There’s a kind of heaviness that sits with you when you return from a trip. It’s more than the weight of extra luggage you hadn't planned for, but something deeper, more insidious. It’s the weight of reentry.
You step back into your life, and nothing has paused. The world has kept its pace, kept its demands, and the inbox has grown like a stubborn weed. Backlogs at work pile high, new projects pour in, and every to-do feels like a brick added to an already teetering stack.
I came home to the same mess I left behind. Clothes I meant to fold, corners I meant to clean, plans I meant to set in motion. My suitcase still sits, half-unpacked, spilling its contents into a room that feels like a snapshot of the chaos inside my head. I haven’t had the time—or perhaps the energy—to unpack my things, let alone unpack my thoughts. I listened to more bad news than good on the happenings at home while I was away, how the narcissist parent made things harder for those left behind. Cats who got sick. How my dad bumped his head when he fell from his bed because of a nightmare.
There is no time. There is no space.
But I push through because I must. Because what else is there? The alternative is a quiet kind of defeat, a death that happens long before the heart gives out. The kind where the light dims slowly, almost imperceptibly, until one day it’s just dark.

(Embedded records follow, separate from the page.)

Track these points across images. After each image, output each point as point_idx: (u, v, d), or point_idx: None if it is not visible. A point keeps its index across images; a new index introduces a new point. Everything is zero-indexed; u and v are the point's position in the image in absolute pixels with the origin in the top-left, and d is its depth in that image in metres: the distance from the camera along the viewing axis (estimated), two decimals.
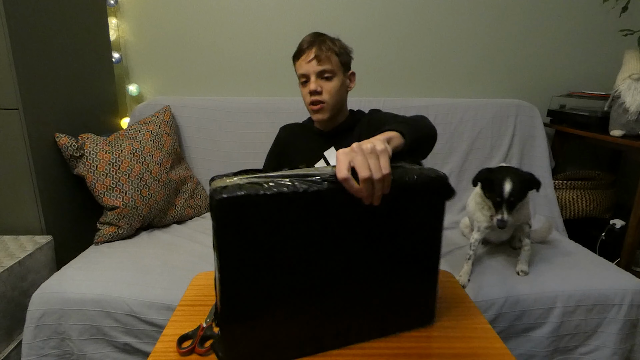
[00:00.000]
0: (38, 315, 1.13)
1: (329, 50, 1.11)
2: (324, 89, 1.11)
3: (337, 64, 1.13)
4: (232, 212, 0.51)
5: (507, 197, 1.13)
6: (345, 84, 1.17)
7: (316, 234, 0.56)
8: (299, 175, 0.55)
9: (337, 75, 1.12)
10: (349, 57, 1.18)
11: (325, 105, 1.12)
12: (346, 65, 1.16)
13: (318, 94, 1.11)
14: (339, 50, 1.13)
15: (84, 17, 1.59)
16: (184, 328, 0.68)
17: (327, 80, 1.12)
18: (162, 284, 1.17)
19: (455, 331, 0.66)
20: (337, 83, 1.13)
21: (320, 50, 1.10)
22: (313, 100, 1.12)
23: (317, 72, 1.10)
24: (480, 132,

It’s a constant push and pull. Every moment is lined with exhaustion. Every moment is lined with hope. And in every moment there is an other side that dreams of oblivion.
I fantasize about escape, not to another city or country, but to a pocket of time and space where nothing needs me. A place where I can let go without the world unravelling at the seams. Where I can exist without the fear of things falling apart.
But for now, I hold on. I take it task by task, breath by breath. I find small moments of stillness. I sip my coffee. I steal a few minutes to read a few pages of my book. I pause to write this blog. I need to remind myself that even amidst the chaos, I am here, still myself somehow, still more alive than dead, all selves still together.
And maybe, just maybe, that’s enough for now.